The main difference lies in the range of funds used. While “Berenberg Go” works with internal funds and ETFs, “Berenberg Multi Manager” also incorporates selected strategies from external providers – following a best-in-class approach. However, both strategies share the same philosophy: active quota management, strategic inclusion of alternative investments such as gold, and a structured selection process. They are therefore two variants of the same basic conviction – differing in the depth of implementation.
How has the fund landscape changed in recent years? Which trends are currently still underestimated?

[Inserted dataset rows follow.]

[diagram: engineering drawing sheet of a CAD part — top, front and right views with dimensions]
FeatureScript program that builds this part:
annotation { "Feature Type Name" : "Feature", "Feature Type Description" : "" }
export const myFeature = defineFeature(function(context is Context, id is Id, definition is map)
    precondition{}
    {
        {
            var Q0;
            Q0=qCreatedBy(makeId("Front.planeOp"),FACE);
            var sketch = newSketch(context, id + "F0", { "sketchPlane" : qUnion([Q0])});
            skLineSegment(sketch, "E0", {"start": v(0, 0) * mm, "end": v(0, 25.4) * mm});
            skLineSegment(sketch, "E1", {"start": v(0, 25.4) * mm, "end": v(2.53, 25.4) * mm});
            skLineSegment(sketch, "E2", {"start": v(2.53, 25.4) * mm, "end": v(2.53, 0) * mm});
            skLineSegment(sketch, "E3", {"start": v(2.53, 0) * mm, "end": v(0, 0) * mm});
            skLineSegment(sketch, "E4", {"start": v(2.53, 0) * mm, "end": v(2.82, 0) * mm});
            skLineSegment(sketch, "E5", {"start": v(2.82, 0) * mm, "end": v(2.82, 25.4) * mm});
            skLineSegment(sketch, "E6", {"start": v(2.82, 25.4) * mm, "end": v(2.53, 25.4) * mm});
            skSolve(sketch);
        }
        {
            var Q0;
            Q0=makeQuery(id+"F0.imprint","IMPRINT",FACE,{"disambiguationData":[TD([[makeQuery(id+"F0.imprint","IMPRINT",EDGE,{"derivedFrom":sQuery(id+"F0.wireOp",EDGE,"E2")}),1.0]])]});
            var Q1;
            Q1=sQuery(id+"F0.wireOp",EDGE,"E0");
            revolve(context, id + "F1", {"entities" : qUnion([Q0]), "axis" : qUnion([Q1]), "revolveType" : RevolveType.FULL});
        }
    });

The ETF trend has changed the fund landscape considerably. Today, many markets and themes can be mapped cost-efficiently – and can be managed flexibly thanks to exchange trading. The field of active ETFs is particularly dynamic. Even if their growth in Europe is slower than in the US, their potential should not be underestimated. In addition, I see a renaissance of active funds – particularly in the bond sector, but increasingly also in equities. This is because the market is becoming more selective: the dominance of a few large technology stocks could become less important. This creates more opportunities for active management. However, it remains challenging to identify strategies that add value. Herein lies our claim – and our task.
Our interview guest

Tobias Schäfer
Tobias Schäfer has been with Berenberg since July 2018. As a portfolio manager in private asset management, he is responsible for the fund-heavy asset management core strategies. A further focus is on qualitative fund selection in the equities/bonds and alternative sectors as well as on ETF selection. Mr. Schäfer completed his apprenticeship as a bank clerk at Sparkasse Darmstadt in 2012, where he subsequently worked as an asset management consultant and completed his studies in Banking & Finance at FOM in 2015. During his Master of Finance at the Frankfurt School of Finance, he worked as a working student in institutional multi-asset portfolio management at Union Investment. There he was hired in 2017 after the successful completion of his studies and was responsible for institutional investors as junior portfolio manager in the advisory department.